Выходить из дома раньше положенного времени считалось столь же крамольным, как и залеживаться в постели. Это было даже опаснее, потому что, залежавшись, можно сослаться на нездоровье, а тут чем оправдаешься? Верочка не случайно вспомнила о Зилоти. Когда она сбежала с крыльца отдельного флигеля, где жила с матерью, сестрами и Миссочкой, ей почудилось в окне второго этажа «господского» дома бледное лицо Веры Павловны. Она ночевала в детской – нездоровилось годовалому Ванечке, – и чуткий слух ревнивицы уловил во сне тончайший скрип далекой двери.
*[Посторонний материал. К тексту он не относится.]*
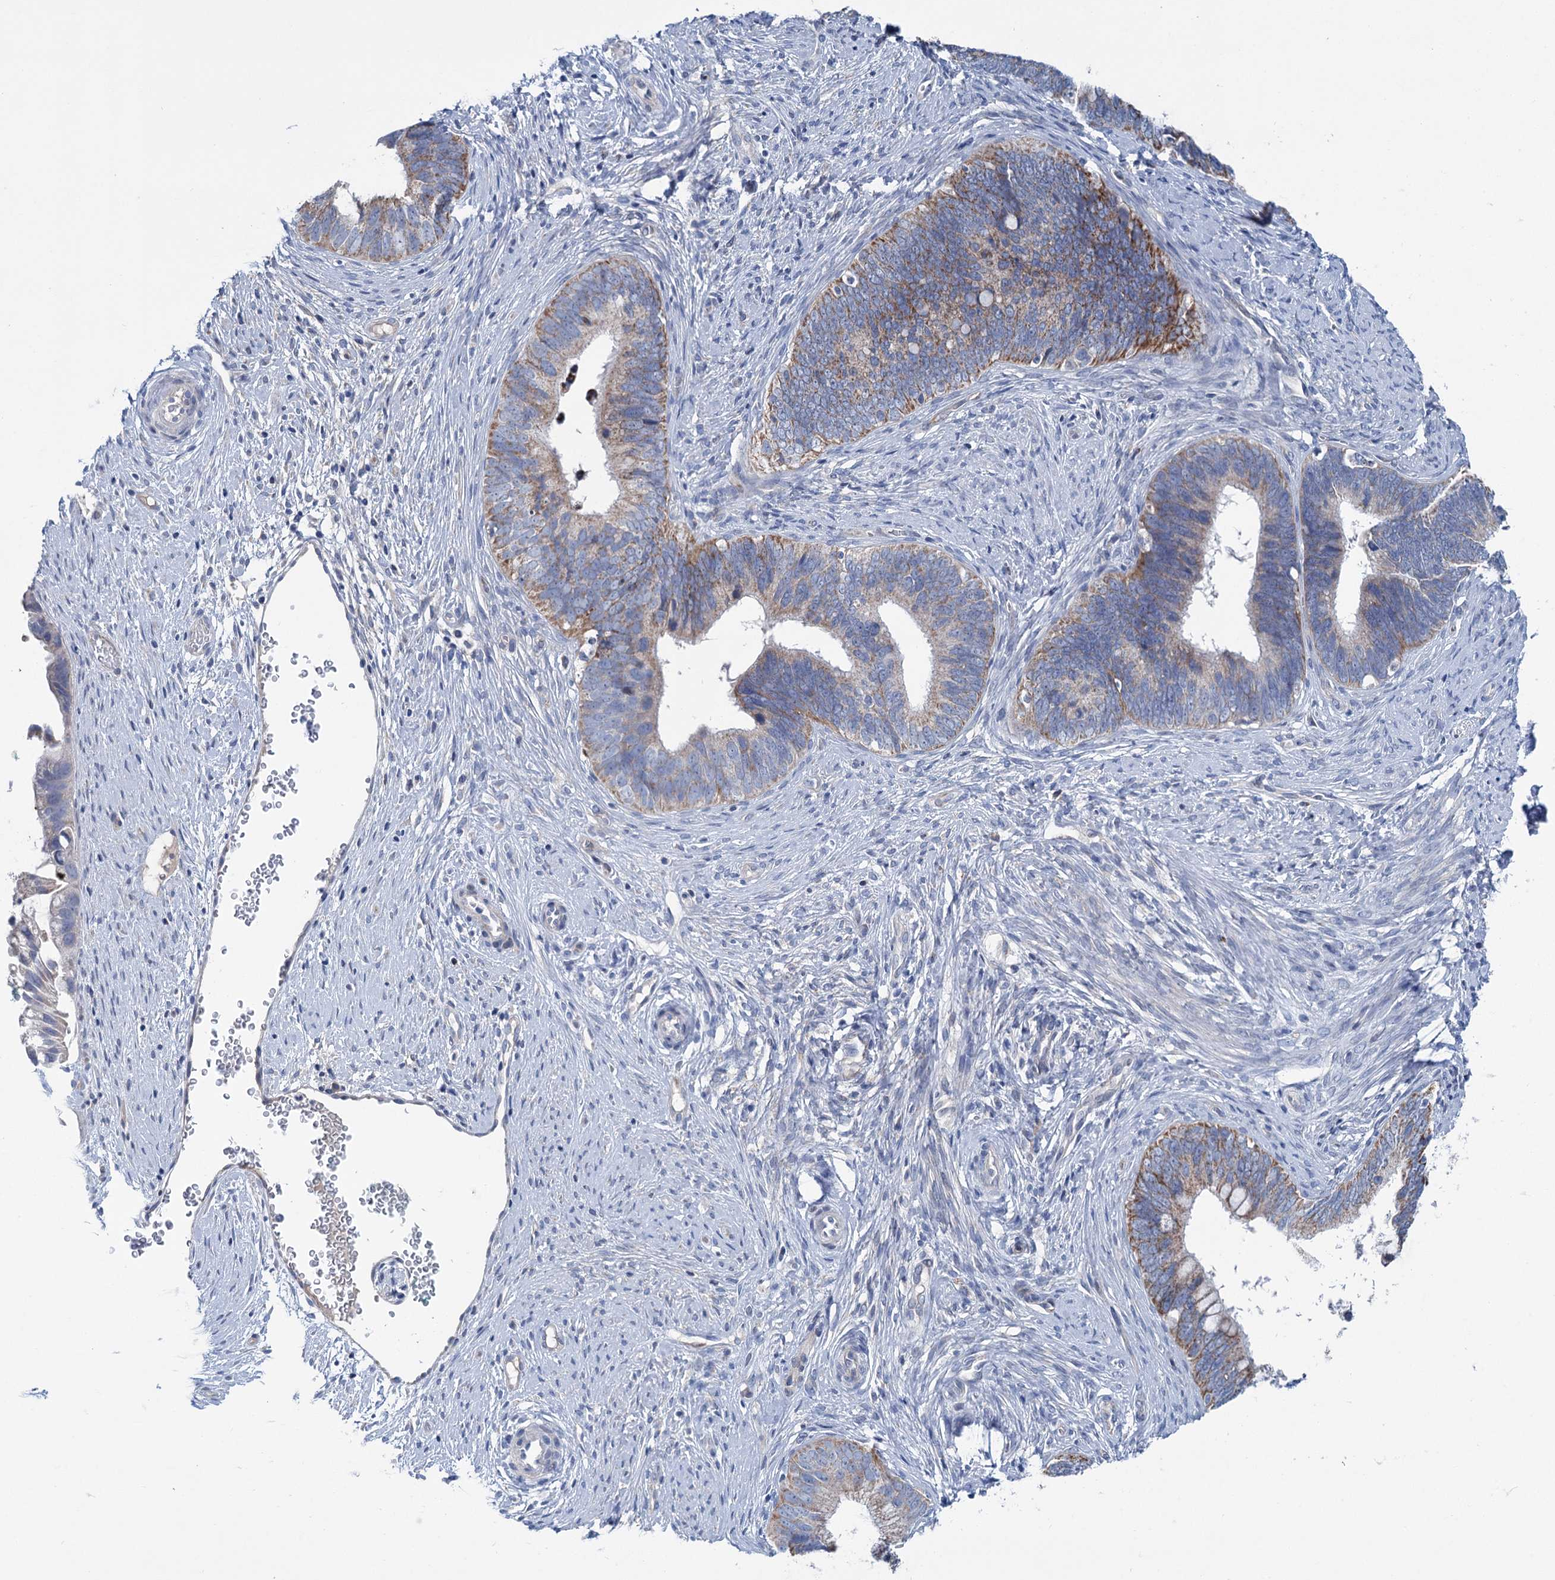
{"staining": {"intensity": "moderate", "quantity": "25%-75%", "location": "cytoplasmic/membranous"}, "tissue": "cervical cancer", "cell_type": "Tumor cells", "image_type": "cancer", "snomed": [{"axis": "morphology", "description": "Adenocarcinoma, NOS"}, {"axis": "topography", "description": "Cervix"}], "caption": "This micrograph displays adenocarcinoma (cervical) stained with immunohistochemistry to label a protein in brown. The cytoplasmic/membranous of tumor cells show moderate positivity for the protein. Nuclei are counter-stained blue.", "gene": "CHDH", "patient": {"sex": "female", "age": 42}}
Хорошо, если Александр Ильич спокойно нежится в своей постели, а что, если ему тоже вздумалось прогуляться? Какие подозрения вспыхнут в необузданном воображении Веры Павловны и чем все это обернется? Она едва не вернулась домой, но пьянящий дух сирени был так влекущ и сладок, что Верочка решила: будь что будет, не даст она испортить себе радость! И она кинулась в сирень, как в реку, мгновенно вымокнув с головы до пят – тяжелые кисти и листья были пропитаны минувшим ливнем.
Грубый шорох в кустах заставил Верочку испуганно замереть. Господи боже мой, неужели и впрямь она столкнется сейчас с Зилоти и тяжесть стыдной взрослой тайны ляжет на ее сердце? Нет, она вовсе не хочет знать, в кого влюблен Александр Ильич и насколько основательна ревность его несчастной жены.
Шум повторился – шорох и треск, кто-то шел напролом сквозь сирень, сотрясая ветви, давя мелкие сухие сучочки в изножии кустов. Легковозбудимое сердце Верочки мгновенно отзывалось на каждое волнение, испуг, вот и сейчас оно будто подскочило, забилось у самого горла, гулко, громко, с болезненной отдачей в голову. Проделка, казавшаяся ей такой очаровательной еще несколько минут назад, когда она неслышно проскользнула мимо спален матери и Миссочки, обернулась чем-то дурным и страшным.